FEES is used to assess patients with suspected difficulty swallowing and when there is concern for decreased airway protection during swallowing. It can be performed in a hospital room and/or in our office. Some additional names used for this test are:

  • Endoscopy
  • Endoscopic Evaluation of Swallowing
  • FEES

What is a FEES?

  • A very thin, flexible tube, called an endoscope, is inserted gently into the nostril to view the throat and the larynx (the voice box) while eating and drinking
  • Looks at the safety of swallowing different types of food and liquid
  • Looks at the appearance of the throat and larynx, presence of saliva, and movement of these structures before and after swallowing occurs
  • Helps determine the reason (s) for the swallowing problem and the best treatment to help
  • Identifies if aspiration occurs, this is when food or liquid enters the lungs, and ways to improve the swallowing
  • Records the swallowing events to be reviewed after the test

What to expect?

  • The test may be done in the hospital room or in the office or clinic as an outpatient. The test can be done with a patient sitting upright in the hospital bed, in a wheelchair, or in a regular chair.
  • This exam lasts about 15 minutes but patients should prepare for an hour-long visit as we collect history information and provide the results and recommendations when the examination is completed.
  • All food and liquid is dyed using food coloring, such as blue, to make it easier to see as you swallow
  • The endoscope tube has a camera and light on the end and connects to a computer and video monitor for viewing and recording.
  • Following the test, the SLP will review the preliminary findings with the patient and family. Once the images are reviewed, a report of the findings is placed within the electronic medical record. The findings are also provided to the referring physician and discussed collaboratively to make recommendations.

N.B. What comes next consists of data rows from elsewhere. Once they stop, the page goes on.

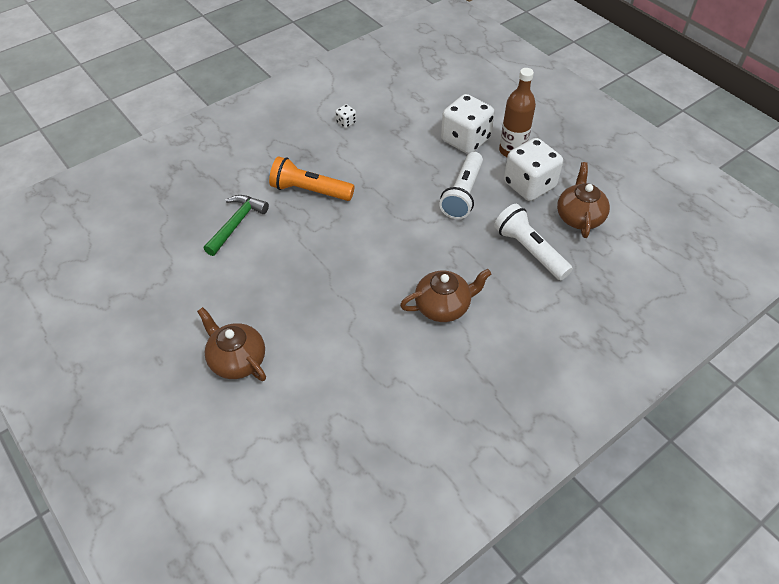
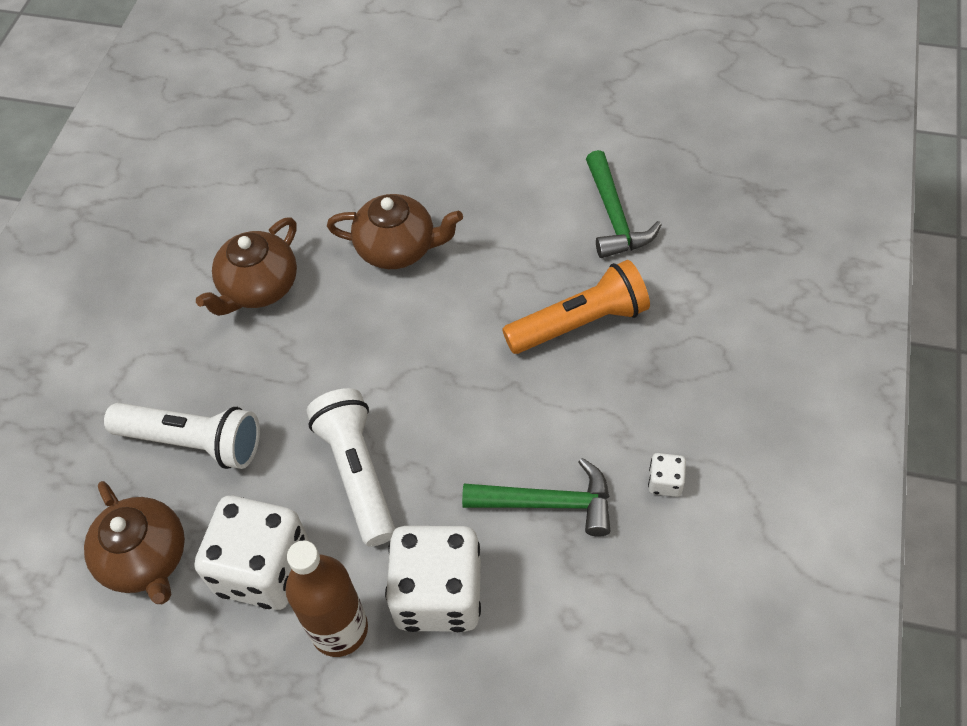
camera: 145 degrees right, 5 degrees up
(237, 360) = (436, 96): brown teapot -> brown teapot (398, 248)
(396, 141) = (548, 503): none -> green hammer

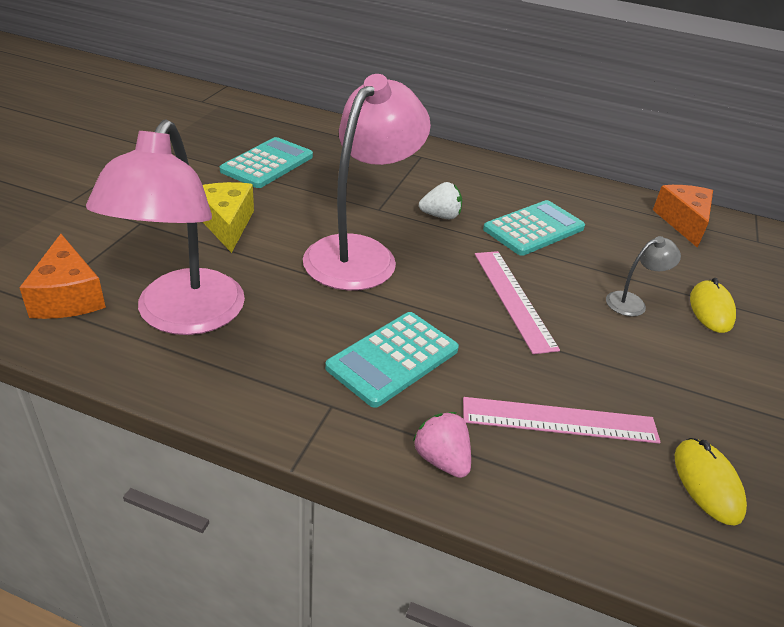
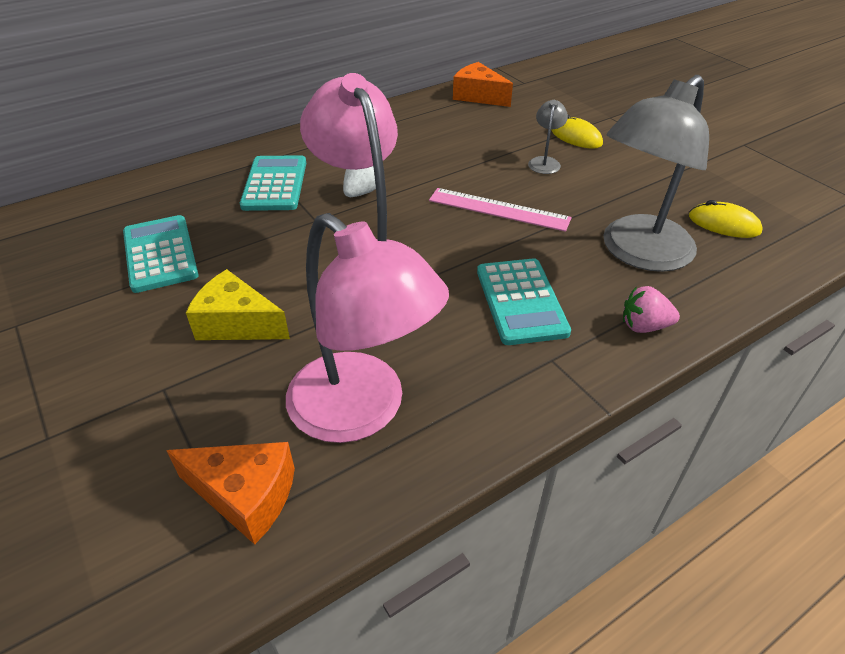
camera: 50 degrees left, 5 degrees up
(534, 229) = (424, 158): turquoise calculator -> turquoise calculator (275, 184)
(559, 420) = (637, 253): pink ruler -> grey lamp

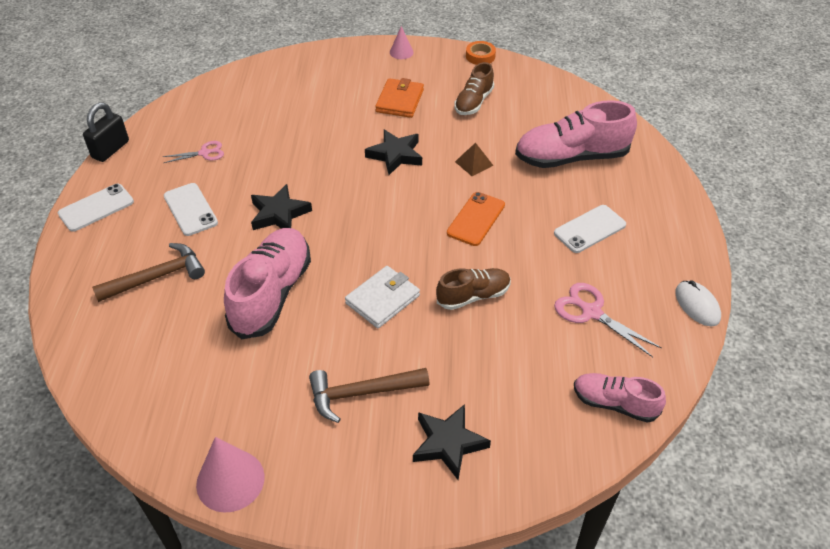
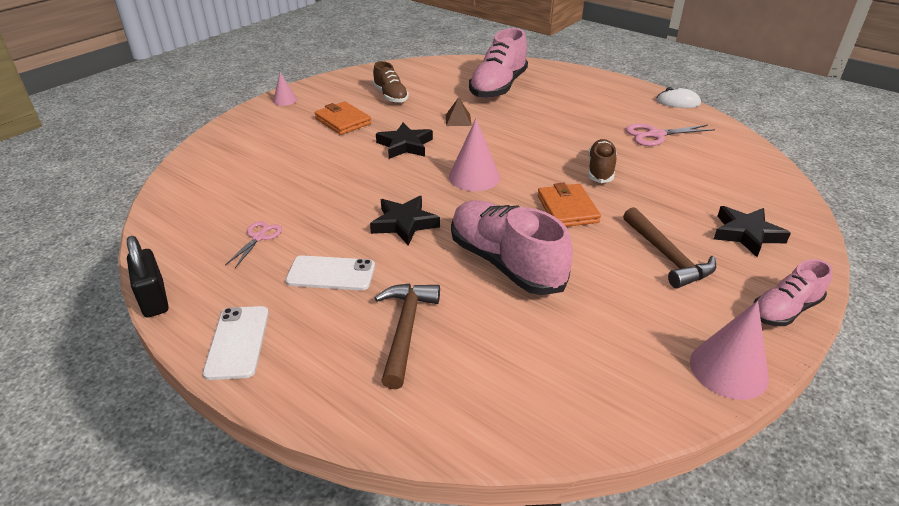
camera: 55 degrees left, 10 degrees down
(362, 393) = (667, 256): brown hammer -> brown hammer turned 45 degrees counterclockwise
(382, 219) = (474, 177): none -> pink cone
(383, 299) = (567, 209): white wallet -> orange wallet
(476, 219) = (519, 140): orange phone -> none
(480, 56) = (343, 76): orange tape -> none
(590, 229) = (576, 107): white phone -> none
(614, 404) = (745, 158): pink shoe -> pink shoe (784, 310)

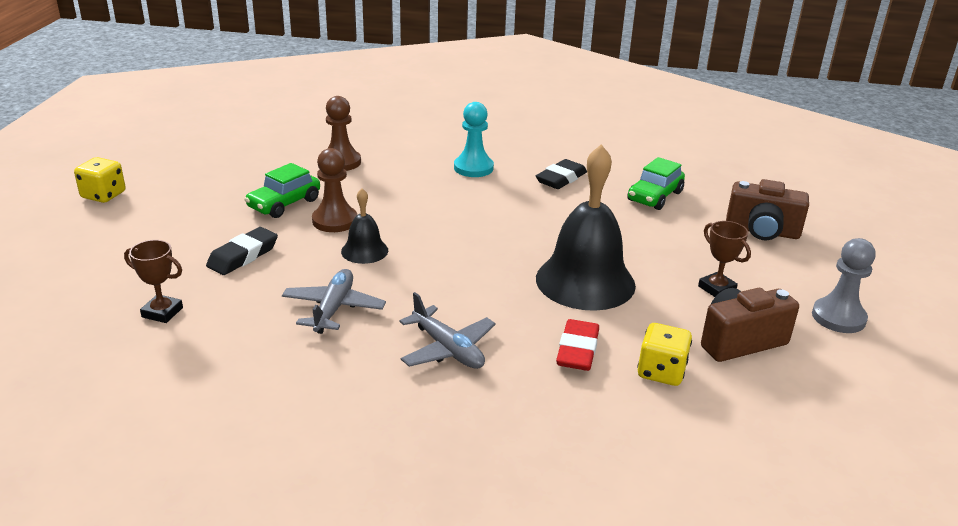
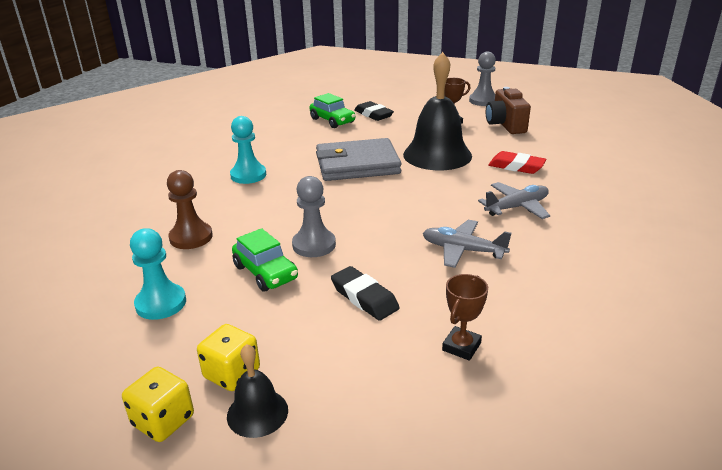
camera: 75 degrees left, 0 degrees up
(239, 169) = (161, 303): none -> turquoise pawn
(334, 221) = (314, 245): brown pawn -> grey pawn
(364, 251) = (373, 232): black bell -> black bell (257, 413)
(527, 226) = (357, 164): none -> grey wallet
(561, 179) = (289, 145): black eraser -> black eraser (373, 115)
(661, 372) = (536, 147): yellow dice -> yellow dice (232, 374)
(762, 231) = (389, 101): brown camera -> none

Velopharyngeal Insufficiency Study (VPI)

Velopharyngeal insufficiency occurs when the passage between the back of the mouth and the nose (the velopharynx) does not completely close and too much air leaks out of the nose when speaking or swallowing. VPI can occur because of a structural problem, such as in cleft palate, cancer of the palate, or a muscular problem, such as a stroke, cerebral palsy or neuromuscular disorder that causes a weakness or reduced movement of the soft palate/throat. Velopharyngeal dysfunction can cause the following speech characteristics:

  • Hypernasality, or too much sound in the nose during speech
  • Nasal emission of air
  • Short utterance length due to the loss of air pressure through the nasal cavity

What is a VPI study?

  • A VPI radiographic study takes place in the radiology department along with the SLP and radiology staff.
  • Assesses certain speech sounds for nasal air emission or hypernasality.
  • Evaluates the movement of the muscles for speech to help determine why someone may be experiencing nasal speech.
  • Determines how severe this speech problem is and guides appropriate treatment.

What to expect?

  • The VPI study can be completed on children (ages 4 and up) and adults.
  • Barium contrast is placed into the nose via nose drops.
  • During the exam, the patient sits in a special chair and/or stands next to the x-ray machine and says various sounds, words, or sentences while an xray video takes images of the nose, mouth and back of the throat.
  • We will first complete an interview before the study to gather medical information and plan the examination.
  • Following the test, the SLP will review the preliminary findings with the patient and family. Once the images are reviewed, a report of the findings is placed within the electronic medical record. The findings are also provided to the referring physician and discussed collaboratively to make recommendations.
  • Sometimes, there are other tests that take place at the same time. This may include a videofluoroscopic swallowing study and/or a speech evaluation and a nasometer to take sound measurements while the patient produces speech.